Grandeur wouldn't be possible without the following tools:

  • nf-tools - for keeping the schema functional
  • nf-docs - creation of nf-core style docs found in docs
  • amrfinderplus - identification of genes associated with antimicrobial resistence
  • bakta - gene prediction
  • checkm2 - assembly QC
  • datasets - downloads genomes from NCBI
  • drprg - TB AMR predictions
  • elgato - Legionella pneumophila Sequence Based Typing (SBT)
  • emmtyper - Group A Strep "emm" typing
  • enatools - download fastq files from the ENA
  • fastp - cleaning reads
  • fastqc - fastq file QC
  • gotree - stats and visualization of newick files
  • heatcluster - visualizes SNP matrix from SNP dists
  • iqtree - phylogenetic tree creation - used after core genome alignment
  • kaptive - Vibrio and Acinetobacter subtyping
  • kleborate - Klebsiella and Escherichia serotyping
  • kraken2 - contamination
  • mash - species identifier
  • mashtree - tree based on mash distances (not impacted by size of core genome)
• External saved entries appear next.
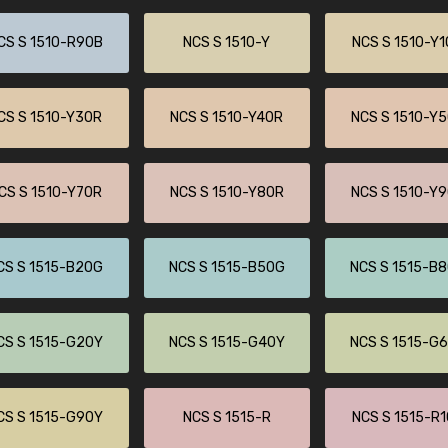
CS S 1510-R90B
NCS S 1510-Y
NCS S 1510-Y
CS S 1510-Y30R
NCS S 1510-Y40R
NCS S 1510-Y
CS S 1510-Y70R
NCS S 1510-Y80R
NCS S 1510-Y
CS S 1515-B20G
NCS S 1515-B50G
NCS S 1515-B
CS S 1515-G20Y
NCS S 1515-G40Y
NCS S 1515-G
CS S 1515-G90Y
NCS S 1515-R
NCS S 1515-R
  • meningotype - Neisseria subtyping
  • mlst - identification of MLST subtype
  • multiqc - summarizes QC efforts
  • mykrobe - Mycobacterium subtyping
  • ngmaster - Neisseria subtyping
  • panaroo - core genome alignment - optional (set with params.msa = true)
  • pbptyper - Penicillin Binding Protein (PBP) typer for Streptococcus pneumoniae assemblies
  • plasmidfinder - MLST typing for plasmids
  • prokka - gene annotation - used for core genome alignment
  • quast - contig QC
  • roary - core genome alignement - optional (set with params.msa = true)
  • seqsero2 - Salmonella serotyping
  • seqsero2S - Salmonella serotyping
  • serotypefinder - E. coli serotyping
  • shigapass - Shigella serotyping
  • ska2 - sequencing comparison
  • skani - ani comparison
  • snp-dists - SNP matrix - used after core genome aligment
  • spades - de novo alignment
  • spestimator - species estimation
  • sylph - taxonomic profiling

The expected tools are split into multiple processes. Each process has its own wiki page that we encourage users to view.